Today I was coping. Helping my family cope with the manifold complications that arose today. I met new family, extended family, and a member of that new family (pack?) had a problem with a bit of technology. I found myself acting without thinking, mindlessly responding. I popped out of my seat and offered to help fix the technological problem. I was playing out this theme of do’er, I was helping and that was my coping. It was an unusual feeling, I was bolt upright and swinging into action before I even really gave it any thought, it wasn’t something I had to weigh or even consider, it felt like a reflex. Someone had a problem that I could help with and up I went, reacting, doing, helping, fixing.

This has its uses, but it’s also a source of consternation and eventually conflict between the genders and even among ourselves. Men don’t feel. I like to pin the blame on the fact that in general, most men have very weak corpus callosums, while women tend to have bigger and more well-defined corpus callosums. This bit in the brain helps the two hemispheres communicate. The theory goes that the more nerve fibers between the hemispheres, the more overall cooperation between the hemispheres. Women can access and manipulate more of their emotional power because they have the hardware to do so, while men are running around, coping with the situation and coping with brains ill-suited to handling the highly integrative needs of a crisis. We can’t feel as well as women can, we have the emotions, but we can’t really ever do the same mental tricks that women can because the hardware wasn’t ever meant to actually do that. It gives me a cold comfort to know that my difficulty with expressing, harnessing, and controlling my emotions might be a purely mechanical matter. Instead of a comprehensive approach like women can achieve, men tend towards whichever their dominant hemisphere is. I am right-handed, therefore my dominant hemisphere is on the left. The left hemisphere specializes in mechanical things, matters of language and taking things apart and repair. I would bet money that when a male is stuffed in a fMRI scanner and forced into a highly stressful situation where coping is absolutely required the left side of their brains lights up like a christmas tree and the right side sparkles like blinking individual strands of christmas lights.

All this biology and psychology boils down to how we cope.
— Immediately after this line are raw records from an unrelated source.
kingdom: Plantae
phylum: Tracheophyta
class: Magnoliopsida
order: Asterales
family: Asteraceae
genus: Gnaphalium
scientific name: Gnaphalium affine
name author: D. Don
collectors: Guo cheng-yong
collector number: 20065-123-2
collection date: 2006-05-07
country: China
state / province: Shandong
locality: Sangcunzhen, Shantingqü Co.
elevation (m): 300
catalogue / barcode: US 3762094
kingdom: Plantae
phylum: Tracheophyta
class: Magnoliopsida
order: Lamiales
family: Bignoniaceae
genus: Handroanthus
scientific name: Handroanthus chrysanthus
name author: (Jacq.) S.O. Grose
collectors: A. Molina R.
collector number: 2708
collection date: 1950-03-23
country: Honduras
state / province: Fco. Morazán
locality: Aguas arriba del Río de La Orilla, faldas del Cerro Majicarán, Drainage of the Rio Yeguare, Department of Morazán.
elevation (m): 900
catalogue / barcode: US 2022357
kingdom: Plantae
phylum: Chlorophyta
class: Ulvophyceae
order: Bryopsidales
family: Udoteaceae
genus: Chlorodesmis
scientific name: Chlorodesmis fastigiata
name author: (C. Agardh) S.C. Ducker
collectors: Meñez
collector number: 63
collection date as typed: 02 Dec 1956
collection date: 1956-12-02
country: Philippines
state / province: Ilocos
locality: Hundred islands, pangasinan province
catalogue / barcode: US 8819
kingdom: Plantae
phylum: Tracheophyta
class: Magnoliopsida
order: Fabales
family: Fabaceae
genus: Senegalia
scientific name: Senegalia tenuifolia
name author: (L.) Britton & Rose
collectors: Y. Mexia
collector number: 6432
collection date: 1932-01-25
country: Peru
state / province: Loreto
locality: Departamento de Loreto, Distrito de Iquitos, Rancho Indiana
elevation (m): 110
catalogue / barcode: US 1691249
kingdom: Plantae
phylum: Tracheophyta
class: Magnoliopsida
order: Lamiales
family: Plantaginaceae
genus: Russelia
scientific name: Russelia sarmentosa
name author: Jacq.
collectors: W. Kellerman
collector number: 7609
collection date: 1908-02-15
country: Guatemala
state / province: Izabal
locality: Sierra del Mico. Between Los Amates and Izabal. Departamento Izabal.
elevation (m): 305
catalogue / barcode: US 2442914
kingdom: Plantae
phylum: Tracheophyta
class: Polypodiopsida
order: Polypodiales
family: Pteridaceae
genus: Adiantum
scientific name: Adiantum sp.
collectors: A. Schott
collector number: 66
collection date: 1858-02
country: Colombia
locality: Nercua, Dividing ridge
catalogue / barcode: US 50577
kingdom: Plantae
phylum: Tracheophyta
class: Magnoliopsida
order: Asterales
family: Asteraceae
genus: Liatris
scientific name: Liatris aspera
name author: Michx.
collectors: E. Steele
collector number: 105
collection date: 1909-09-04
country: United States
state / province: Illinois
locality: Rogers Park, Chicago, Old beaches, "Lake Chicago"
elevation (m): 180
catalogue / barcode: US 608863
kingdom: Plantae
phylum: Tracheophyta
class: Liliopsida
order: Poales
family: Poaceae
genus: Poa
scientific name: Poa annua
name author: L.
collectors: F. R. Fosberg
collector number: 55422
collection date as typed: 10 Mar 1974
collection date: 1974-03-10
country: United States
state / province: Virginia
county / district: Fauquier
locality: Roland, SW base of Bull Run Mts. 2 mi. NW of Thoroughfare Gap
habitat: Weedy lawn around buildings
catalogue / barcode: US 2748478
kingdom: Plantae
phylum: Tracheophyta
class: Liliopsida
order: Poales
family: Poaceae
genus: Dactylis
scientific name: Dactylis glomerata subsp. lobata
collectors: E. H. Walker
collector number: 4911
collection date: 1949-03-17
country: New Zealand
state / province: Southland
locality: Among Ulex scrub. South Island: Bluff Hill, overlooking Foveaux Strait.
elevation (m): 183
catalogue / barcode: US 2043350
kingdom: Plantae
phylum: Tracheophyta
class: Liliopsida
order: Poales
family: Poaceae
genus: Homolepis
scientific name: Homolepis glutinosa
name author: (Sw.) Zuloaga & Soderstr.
Women want us to stop, to not do, to sit and cry and grieve and to feel with them. Rescue dogs want to find people, they don’t want to sit and take a moment, take in the totality of what happened and feel. Rescue dogs want to dig, tug, find people, do things.

I find myself giving advice and thinking about how we all react to stressful situations that demand coping. Males have to give women time to cope in their own way, and women need to understand that we, the rescue dogs, cope best by being able to act. I’ve found that once I understand my own gender-based deficiencies that understanding even stress between people who are attempting to cope is more clearly understood from my vantage point. Someday I may have enough mental fortitude to sit back and feel, but not really yet, I’m a boy, and quite firmly a rescue dog.